WHAT IS NEEDED -> Return only what lies between the first line of the entries and the line containing "る厳選したブランドをご紹介!", both lines included.
- - -
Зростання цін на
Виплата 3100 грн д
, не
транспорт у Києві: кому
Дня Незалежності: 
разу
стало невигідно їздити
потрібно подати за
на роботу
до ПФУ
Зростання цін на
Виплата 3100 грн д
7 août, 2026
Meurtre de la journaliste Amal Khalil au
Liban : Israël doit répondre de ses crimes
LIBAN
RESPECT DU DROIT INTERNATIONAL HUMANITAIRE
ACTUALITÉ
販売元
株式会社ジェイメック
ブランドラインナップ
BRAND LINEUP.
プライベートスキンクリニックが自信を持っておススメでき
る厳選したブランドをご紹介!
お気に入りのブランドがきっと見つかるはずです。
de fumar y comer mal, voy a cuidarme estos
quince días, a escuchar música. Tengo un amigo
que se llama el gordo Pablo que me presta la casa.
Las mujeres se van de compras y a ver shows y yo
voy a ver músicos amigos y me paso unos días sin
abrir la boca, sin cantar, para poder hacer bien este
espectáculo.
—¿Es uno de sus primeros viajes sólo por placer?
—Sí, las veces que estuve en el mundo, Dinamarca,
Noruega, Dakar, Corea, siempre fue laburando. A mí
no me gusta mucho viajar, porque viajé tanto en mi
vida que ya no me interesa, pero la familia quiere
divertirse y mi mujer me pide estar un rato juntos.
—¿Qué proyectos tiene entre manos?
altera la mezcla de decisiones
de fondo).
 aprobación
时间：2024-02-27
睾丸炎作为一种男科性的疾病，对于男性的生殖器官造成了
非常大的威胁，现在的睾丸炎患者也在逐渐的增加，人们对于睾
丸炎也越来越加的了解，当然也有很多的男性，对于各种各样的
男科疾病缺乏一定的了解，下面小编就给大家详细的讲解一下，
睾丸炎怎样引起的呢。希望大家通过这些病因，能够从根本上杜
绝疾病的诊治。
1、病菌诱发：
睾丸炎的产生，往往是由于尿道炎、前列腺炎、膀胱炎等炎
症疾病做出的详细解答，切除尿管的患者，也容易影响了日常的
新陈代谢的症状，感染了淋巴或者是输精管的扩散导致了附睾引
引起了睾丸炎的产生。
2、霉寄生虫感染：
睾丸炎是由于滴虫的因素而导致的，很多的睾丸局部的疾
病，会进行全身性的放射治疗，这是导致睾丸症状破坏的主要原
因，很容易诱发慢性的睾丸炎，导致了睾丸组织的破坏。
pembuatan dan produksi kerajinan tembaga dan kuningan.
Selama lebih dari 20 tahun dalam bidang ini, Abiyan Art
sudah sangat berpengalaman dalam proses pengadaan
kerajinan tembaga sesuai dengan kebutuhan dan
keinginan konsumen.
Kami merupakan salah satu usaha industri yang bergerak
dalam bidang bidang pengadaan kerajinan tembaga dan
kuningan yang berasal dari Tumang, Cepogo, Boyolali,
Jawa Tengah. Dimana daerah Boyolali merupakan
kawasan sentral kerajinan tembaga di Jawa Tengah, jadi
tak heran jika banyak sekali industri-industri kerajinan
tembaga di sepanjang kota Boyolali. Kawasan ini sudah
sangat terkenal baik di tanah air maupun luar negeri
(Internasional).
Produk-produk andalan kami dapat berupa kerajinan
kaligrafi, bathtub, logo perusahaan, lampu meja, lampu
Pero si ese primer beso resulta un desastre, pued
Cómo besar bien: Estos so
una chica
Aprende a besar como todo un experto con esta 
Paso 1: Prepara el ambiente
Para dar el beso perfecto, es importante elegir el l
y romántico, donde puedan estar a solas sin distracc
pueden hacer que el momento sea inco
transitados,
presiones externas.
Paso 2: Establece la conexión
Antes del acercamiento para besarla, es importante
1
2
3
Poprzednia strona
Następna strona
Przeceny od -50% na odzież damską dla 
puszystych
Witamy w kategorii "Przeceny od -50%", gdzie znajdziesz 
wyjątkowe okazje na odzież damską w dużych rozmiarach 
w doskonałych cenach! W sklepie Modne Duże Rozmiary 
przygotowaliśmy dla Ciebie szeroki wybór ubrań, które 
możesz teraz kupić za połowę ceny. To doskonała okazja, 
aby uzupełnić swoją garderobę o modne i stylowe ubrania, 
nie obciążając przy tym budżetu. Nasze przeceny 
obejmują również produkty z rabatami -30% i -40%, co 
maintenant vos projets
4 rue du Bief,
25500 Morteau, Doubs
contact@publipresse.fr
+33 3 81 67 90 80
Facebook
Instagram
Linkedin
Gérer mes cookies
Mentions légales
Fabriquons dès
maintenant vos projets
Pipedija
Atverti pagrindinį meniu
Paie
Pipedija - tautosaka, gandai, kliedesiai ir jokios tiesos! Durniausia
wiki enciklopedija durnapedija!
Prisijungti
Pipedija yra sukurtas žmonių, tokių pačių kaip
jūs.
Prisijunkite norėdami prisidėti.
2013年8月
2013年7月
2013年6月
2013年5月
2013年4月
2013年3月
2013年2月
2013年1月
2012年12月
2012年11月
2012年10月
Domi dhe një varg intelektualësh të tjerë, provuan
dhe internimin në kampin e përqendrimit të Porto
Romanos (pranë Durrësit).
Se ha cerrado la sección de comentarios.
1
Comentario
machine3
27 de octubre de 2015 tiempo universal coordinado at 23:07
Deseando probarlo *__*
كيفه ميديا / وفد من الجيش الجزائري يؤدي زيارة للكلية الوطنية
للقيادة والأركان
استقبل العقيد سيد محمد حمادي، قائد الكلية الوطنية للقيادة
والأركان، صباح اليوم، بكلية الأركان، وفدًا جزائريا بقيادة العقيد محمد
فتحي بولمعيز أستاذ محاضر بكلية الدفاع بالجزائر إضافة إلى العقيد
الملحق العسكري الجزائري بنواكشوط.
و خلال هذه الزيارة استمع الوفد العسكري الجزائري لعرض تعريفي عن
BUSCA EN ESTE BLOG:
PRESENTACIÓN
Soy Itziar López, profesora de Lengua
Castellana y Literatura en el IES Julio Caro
- - -
SOLUTION TO THIS TASK ->
Зростання цін на
Виплата 3100 грн д
, не
транспорт у Києві: кому
Дня Незалежності: 
разу
стало невигідно їздити
потрібно подати за
на роботу
до ПФУ
Зростання цін на
Виплата 3100 грн д
7 août, 2026
Meurtre de la journaliste Amal Khalil au
Liban : Israël doit répondre de ses crimes
LIBAN
RESPECT DU DROIT INTERNATIONAL HUMANITAIRE
ACTUALITÉ
販売元
株式会社ジェイメック
ブランドラインナップ
BRAND LINEUP.
プライベートスキンクリニックが自信を持っておススメでき
る厳選したブランドをご紹介!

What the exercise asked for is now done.